I am working on some OpenCL reduction and I found AMD and Nvidia both has some example like the following kernel (this one is taken from Nvidia's website, but AMD has a similar one):

__kernel void reduce2(__global T *g_idata, __global T *g_odata, unsigned int n, __local T* sdata){
// load shared mem
unsigned int tid = get_local_id(0);
unsigned int i = get_global_id(0);

sdata[tid] = (i < n) ? g_idata[i] : 0;

barrier(CLK_LOCAL_MEM_FENCE);

// do reduction in shared mem
for(unsigned int s=get_local_size(0)/2; s>0; s>>=1)
{
    if (tid < s)
    {
        sdata[tid] += sdata[tid + s];
    }
    barrier(CLK_LOCAL_MEM_FENCE);
}

// write result for this block to global mem
if (tid == 0) g_odata[get_group_id(0)] = sdata[0];}

I have two questions:

the code above reduce an array to another smaller array, I am just wondering why all the example I saw did the same instead of reducing an array directly into a single element, which is the usual semantic of "reduction" (IMHO). This should be easily achievable with an outer loop inside the kernel. Is there special reason for this?
I have implemented this reduction and found it quite slow, is there any optimisation I can do to improve it? I saw another example used some unrolling to avoid synchronisation in the loop, but I did not quite get the idea, can you explain a bit?

Solution

The reduction problem in a multithread environment is a very special parallel problem. There is one path that needs to be done sequentially, which is the element 0 to the power of 2. Even if you had infinite threads for processing, you will need log2(N) passes trough the array to reduce it to a single element.
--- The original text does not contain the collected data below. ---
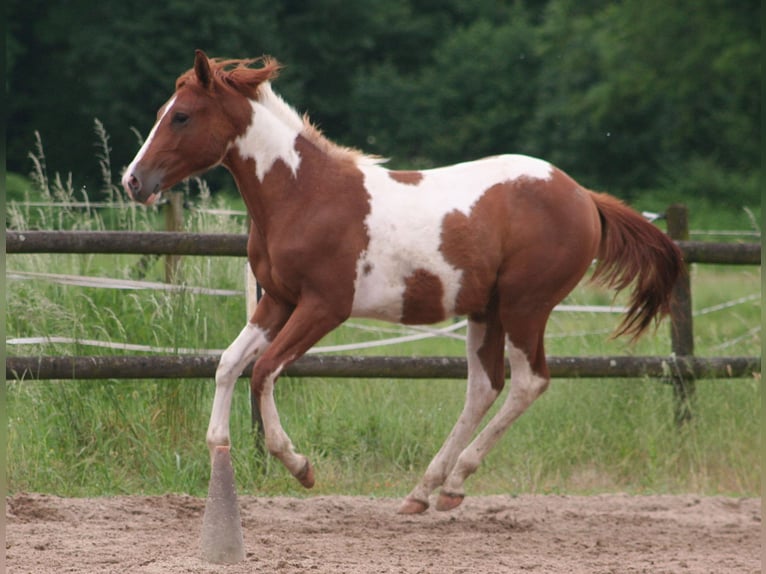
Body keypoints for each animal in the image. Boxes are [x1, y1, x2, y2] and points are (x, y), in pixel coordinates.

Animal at [123, 51, 688, 516]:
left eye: (181, 116)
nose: (133, 181)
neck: (304, 194)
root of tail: (584, 196)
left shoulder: (324, 307)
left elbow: (262, 371)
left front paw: (300, 467)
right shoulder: (277, 301)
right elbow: (227, 364)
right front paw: (218, 446)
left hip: (526, 307)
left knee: (528, 382)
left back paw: (454, 483)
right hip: (486, 311)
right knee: (484, 387)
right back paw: (426, 490)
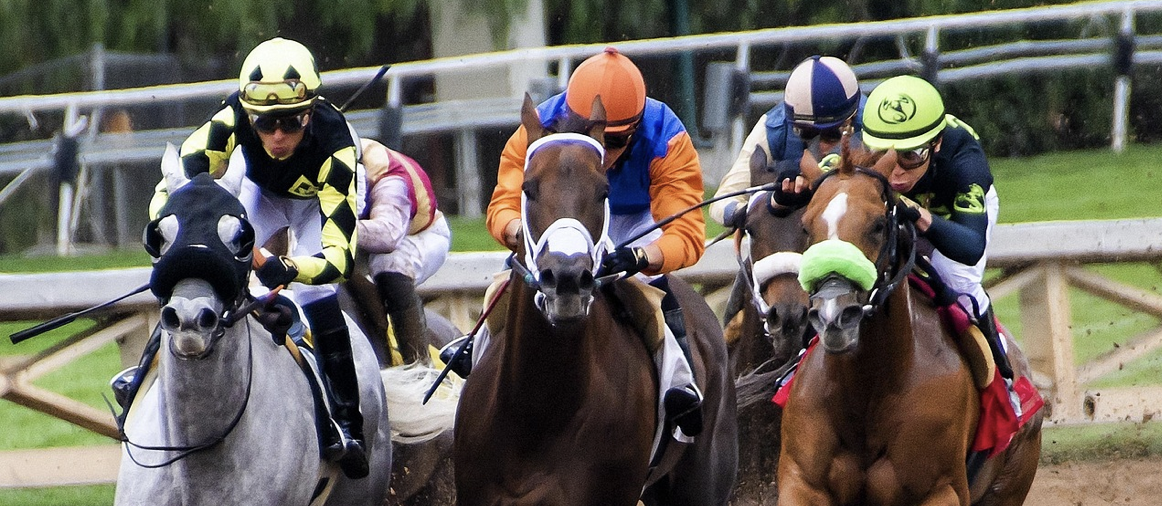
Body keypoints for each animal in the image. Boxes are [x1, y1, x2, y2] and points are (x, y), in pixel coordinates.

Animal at [776, 145, 1043, 505]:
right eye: (805, 227)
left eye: (878, 225)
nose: (834, 315)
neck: (868, 388)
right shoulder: (802, 482)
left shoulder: (940, 490)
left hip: (1010, 482)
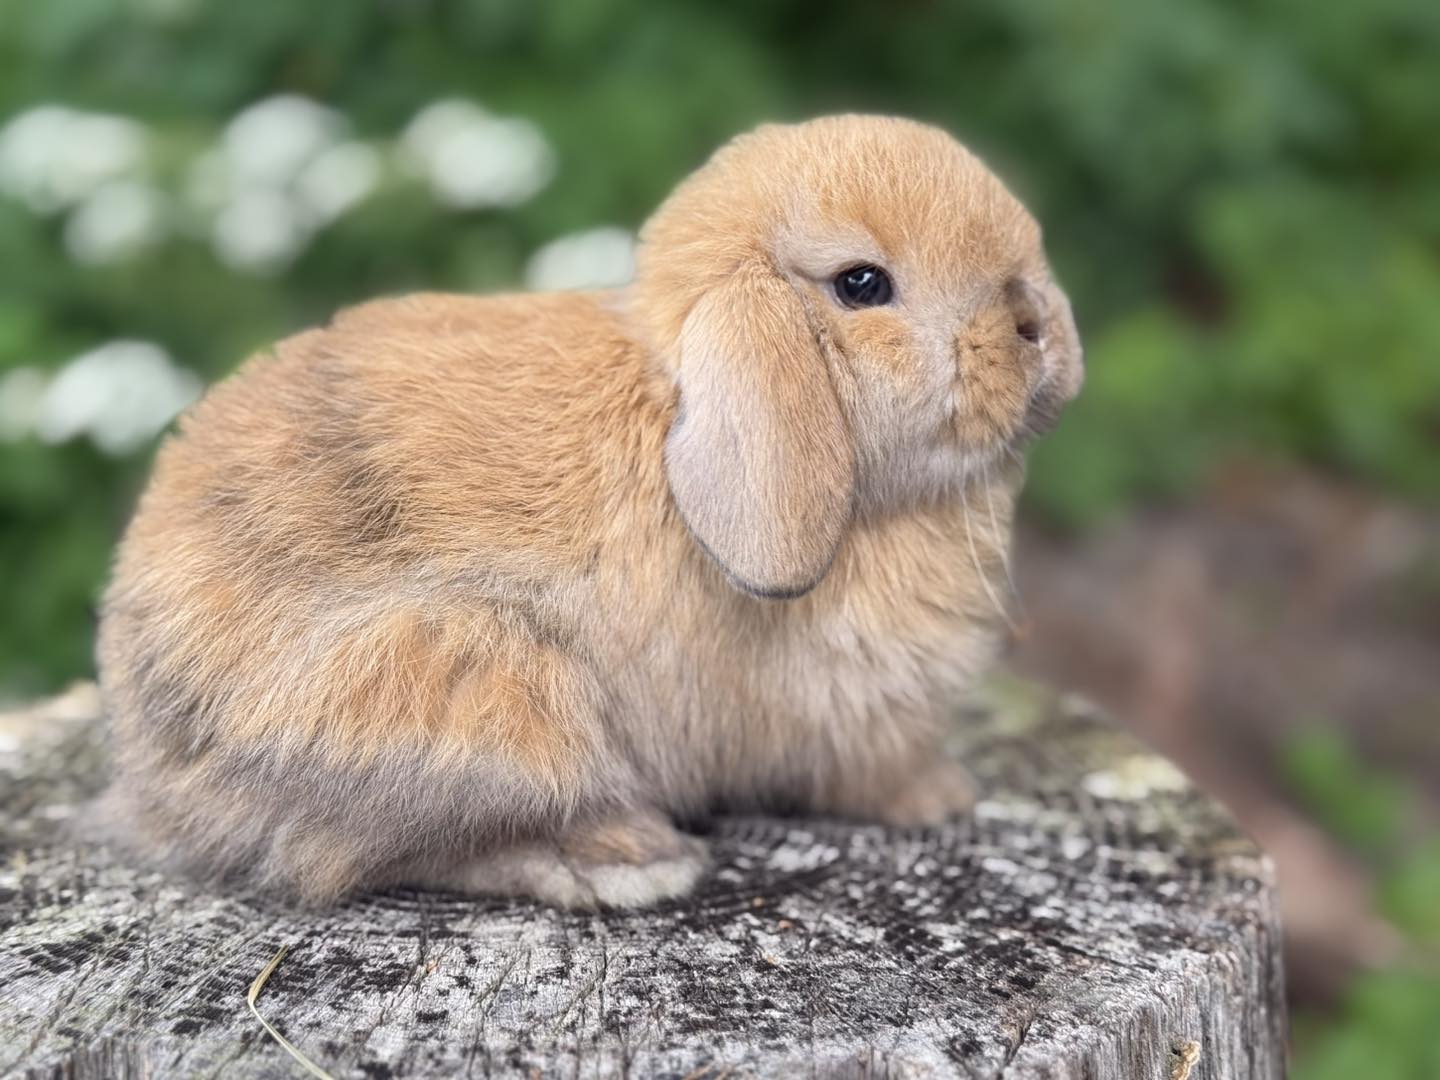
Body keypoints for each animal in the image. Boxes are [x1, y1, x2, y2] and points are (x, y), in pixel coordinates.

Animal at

In a real system your number of threads (work-items) are reduced but high (~128-2048). So, in order to use them efficiently all of them have to have something to do. But since the problem is more and more serial and less parallel as you reduce the size of the reduction. These algorithms only bother about the high part, and let the CPU do the rest of the reduction.

To make the story short. You can reduce an array from 1024 to 512 in one pass, but you need the same power to reduce it from 2 to 1. In the latter case all the threads minus 1 are idle, an incredible waste of GPU resources (99.7% idle).

As you can see, there is no point in reducing this last part on a GPU. It is easier to simply copy it to CPU and do it sequentially.

Answering your question: Yes, it is slow, and will always be. If there was a magic trick to solve it, then AMD and nVIDIA would be using it don't you think? :)